Exercises:
**a)** Using the text about Jaromír Funke below, answer each question briefly.
(i) In which town was Funke born?
(ii) What was the occupation of his father, Antonín Funke?
(iii) Which three objects are named as examples of the insignificant objects in his "photographic games"?
**b)** State whether each statement agrees with the text about Jaromír Funke below, answering yes or no and quoting the words of the text that decide it.
(i) Funke graduated from the Charles University in Prague.
(ii) Funke's mother was the daughter of a professor.
(iii) In his still life imagery, Funke created abstracts that recall photograms.

::: Text passage

Jaromír Funke (1 August 1896 – 22 March 1945) was a leading Czech photographer during the 1920s and 1930s.

==Early life==
Funke was born to a wealthy family in house No. 238 in Skuteč on 1 August 1896, the son of Antonín Funke, Bohemian-German lawyer (son of Josef Funke, a Kolín draper) and his wife Miloslava, the daughter of Professor František Potůček. He studied medicine at Prague University, and law and philosophy at the Charles University in Prague and the university of Bratislava but did not graduate and instead turned to photography.

==Style==
Funke was recognized for his “photographic games” using mirrors, lights, and insignificant objects, such as plates, bottles, or glasses, to create unique works. In his still life imagery he created abstracts of forms and shadows reminiscent of photograms. His work was regarded as logical, original and expressive in nature. A typical feature of Funke's work would be the “dynamic diagonal."

::::::
::: Listed entries

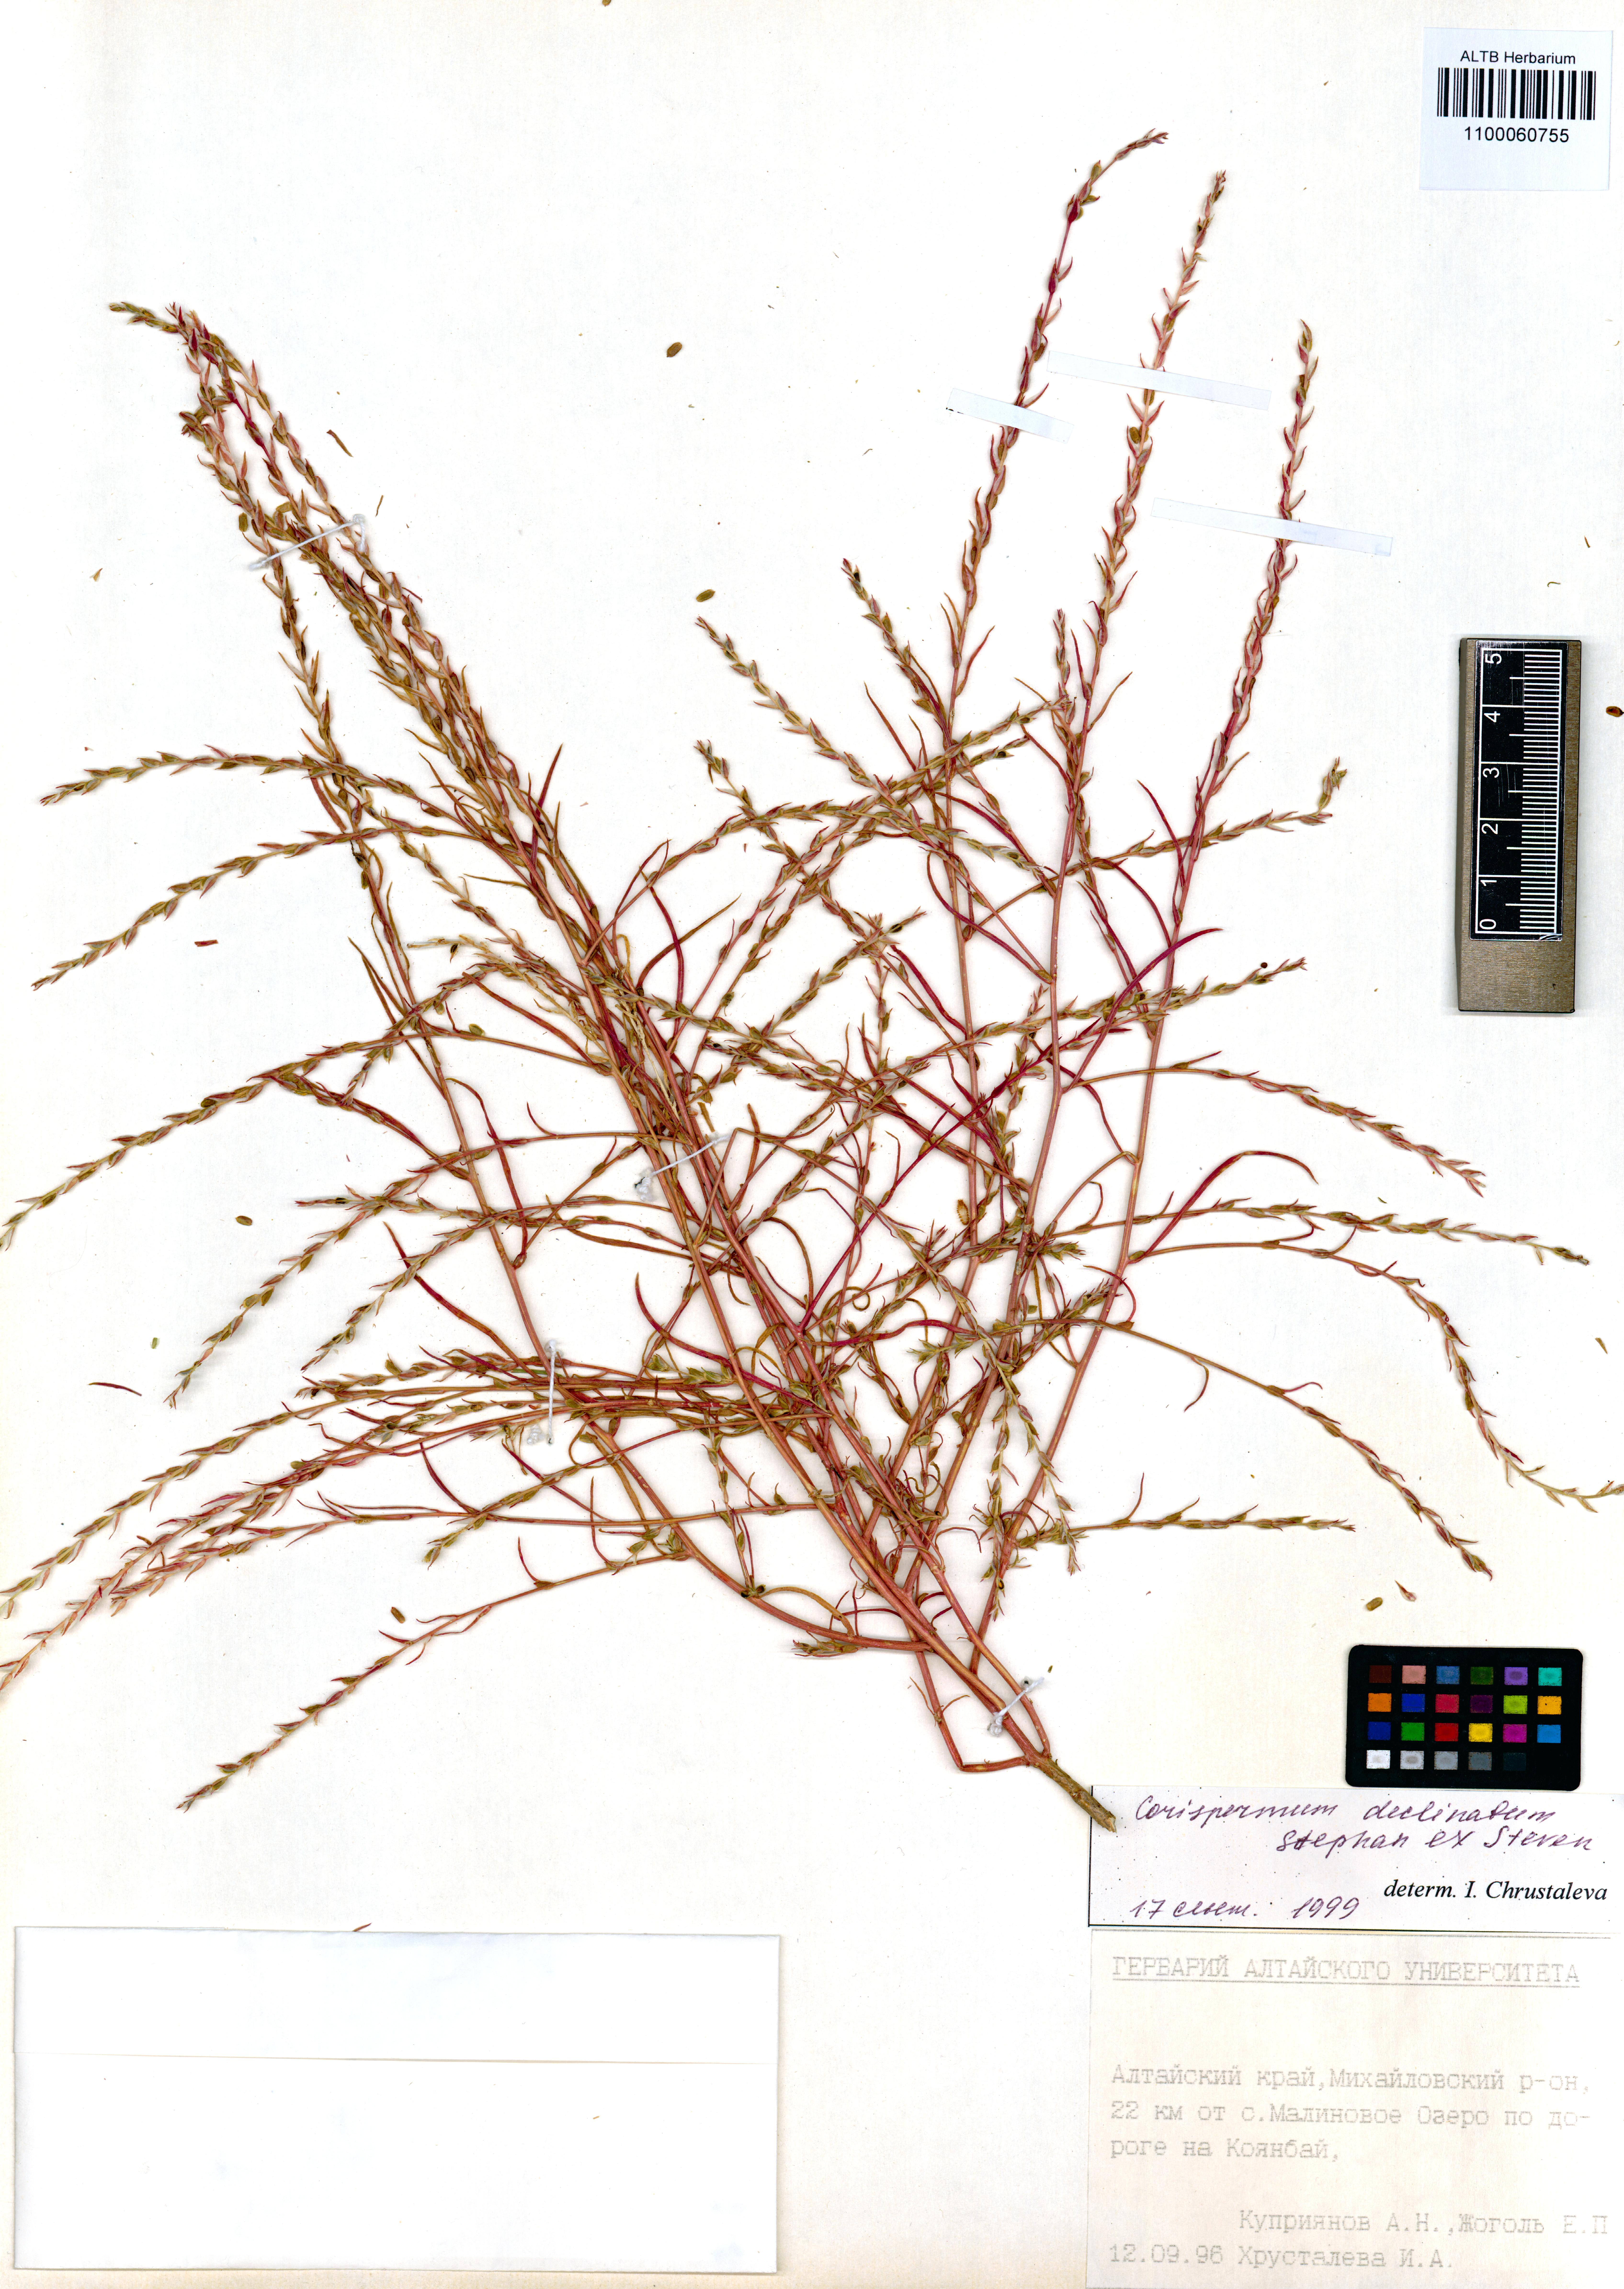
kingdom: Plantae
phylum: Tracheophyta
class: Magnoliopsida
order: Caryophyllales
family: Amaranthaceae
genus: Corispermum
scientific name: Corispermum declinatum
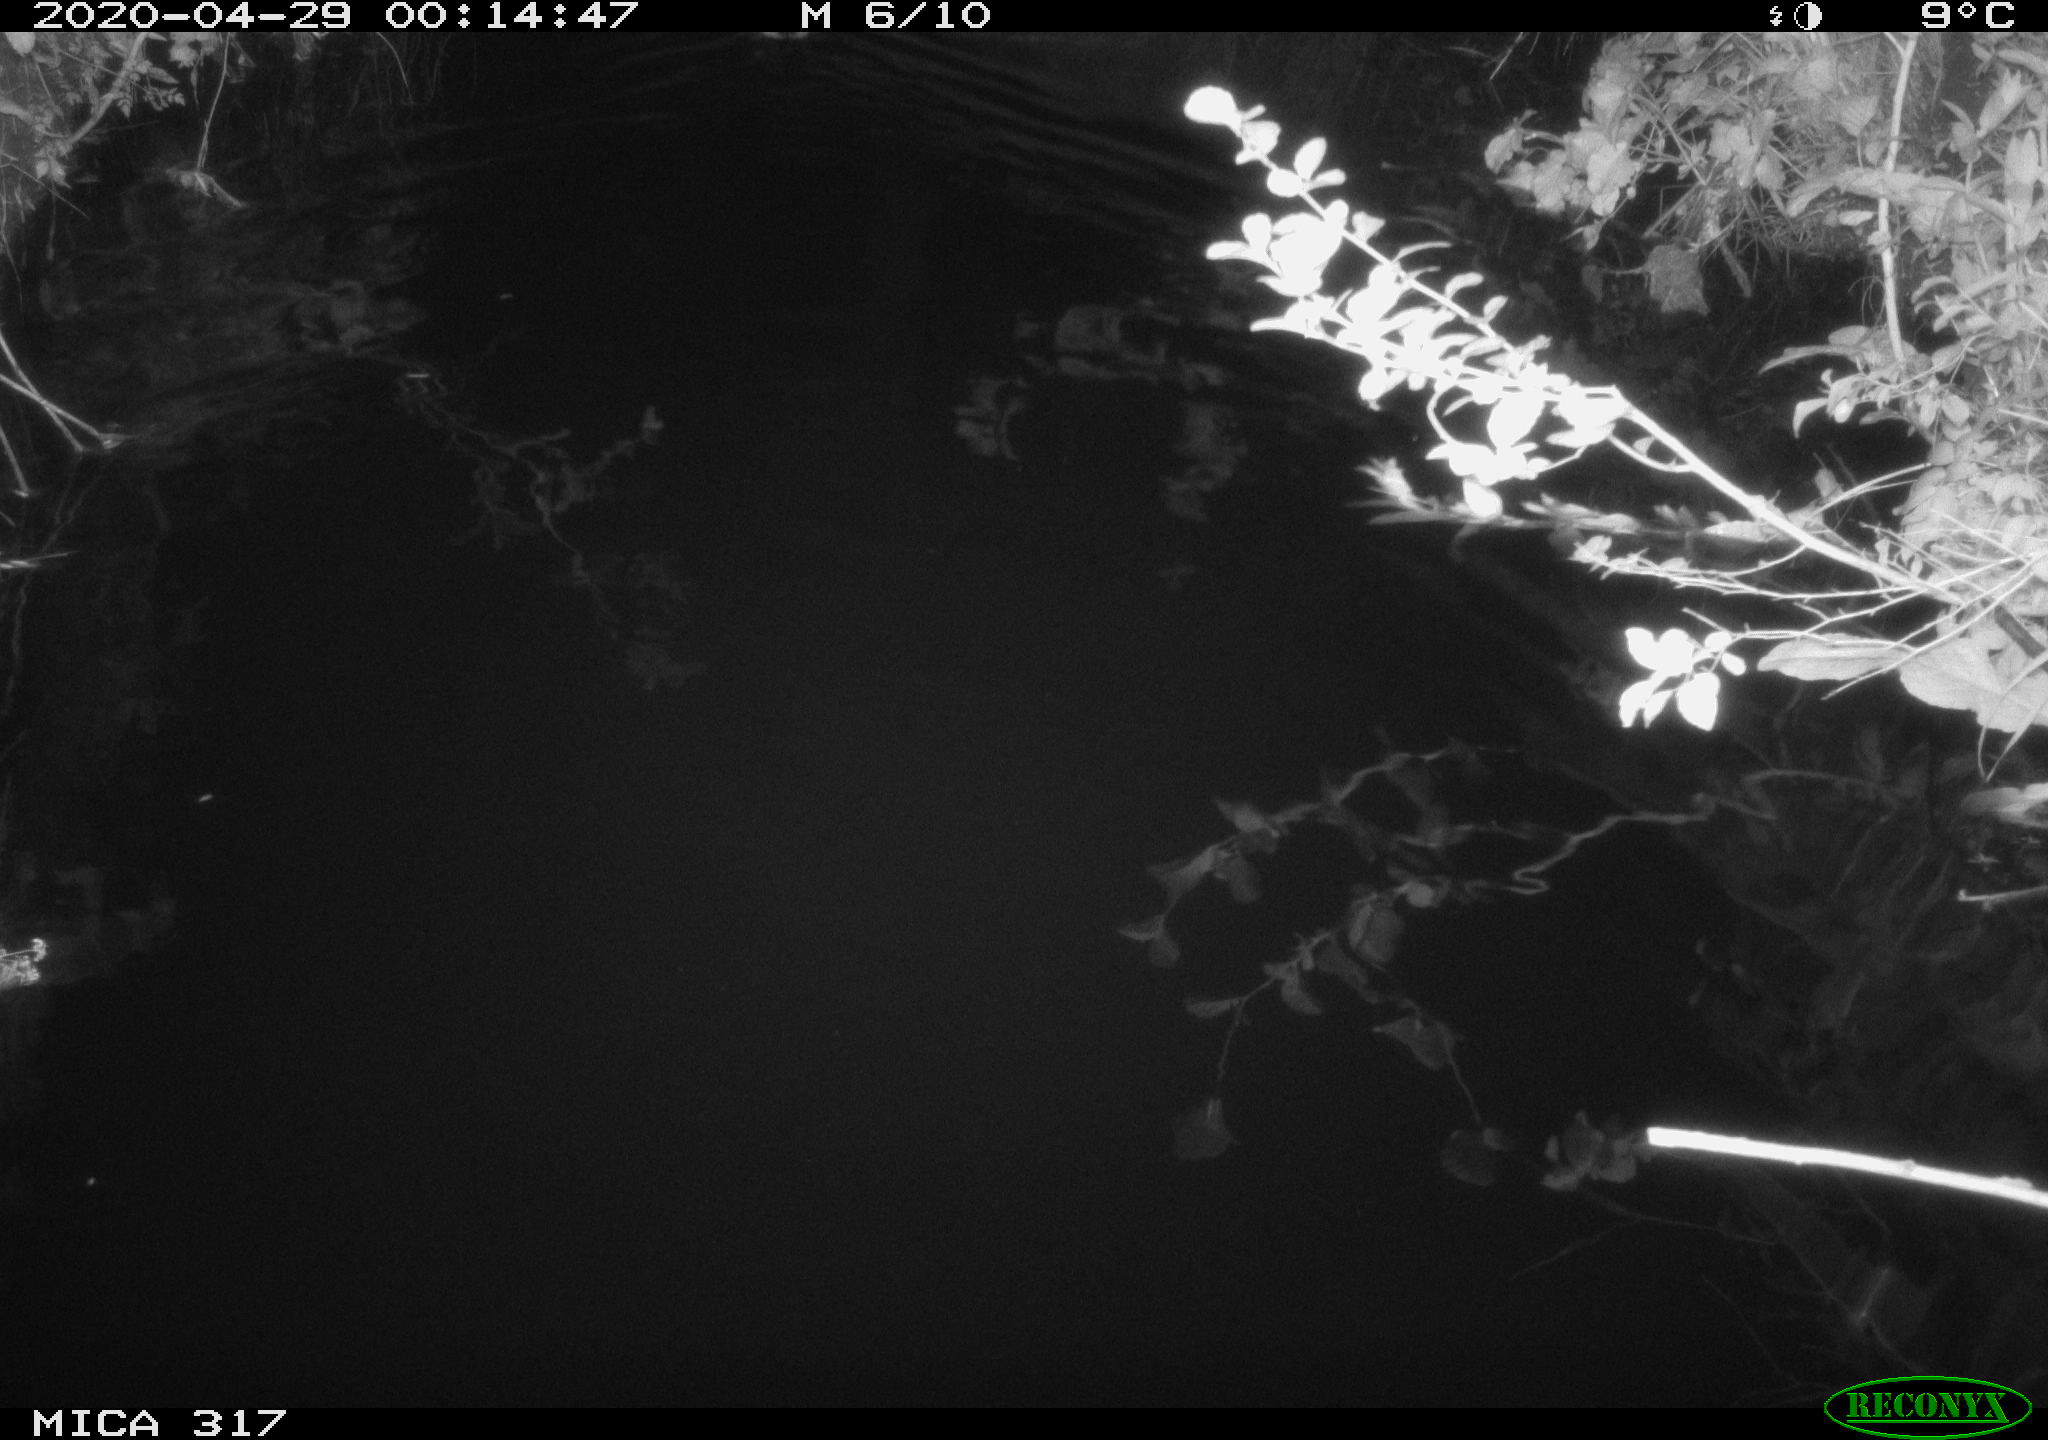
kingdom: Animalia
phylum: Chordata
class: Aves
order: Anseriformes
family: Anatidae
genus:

::::::

Solutions to the exercise:
**a)**
(i) Skuteč
(ii) Lawyer
(iii) Plates, bottles and glasses

**b)**
(i) No: "but did not graduate and instead turned to photography"
(ii) Yes: "his wife Miloslava, the daughter of Professor František Potůček"
(iii) Yes: "In his still life imagery he created abstracts of forms and shadows reminiscent of photograms."